Pose landmark coordinates
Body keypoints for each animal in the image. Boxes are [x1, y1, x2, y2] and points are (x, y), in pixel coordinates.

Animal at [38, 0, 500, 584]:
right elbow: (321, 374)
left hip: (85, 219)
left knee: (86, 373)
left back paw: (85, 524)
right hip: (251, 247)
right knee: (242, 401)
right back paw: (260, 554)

* * *

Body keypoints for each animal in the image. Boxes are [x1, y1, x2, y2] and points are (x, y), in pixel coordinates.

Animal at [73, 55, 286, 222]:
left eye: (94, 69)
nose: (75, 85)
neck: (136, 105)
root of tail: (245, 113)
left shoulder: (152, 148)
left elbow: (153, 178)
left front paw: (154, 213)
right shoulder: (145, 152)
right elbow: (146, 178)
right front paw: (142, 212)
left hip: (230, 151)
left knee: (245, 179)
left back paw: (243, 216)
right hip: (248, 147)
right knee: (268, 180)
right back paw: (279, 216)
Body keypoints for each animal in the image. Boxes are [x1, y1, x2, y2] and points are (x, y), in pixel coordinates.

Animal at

**Work instructions:** If a line in the records above has the word "knee", copy it out.

**Answer to the problem:**
left knee: (86, 373)
right knee: (242, 401)
left knee: (245, 179)
right knee: (268, 180)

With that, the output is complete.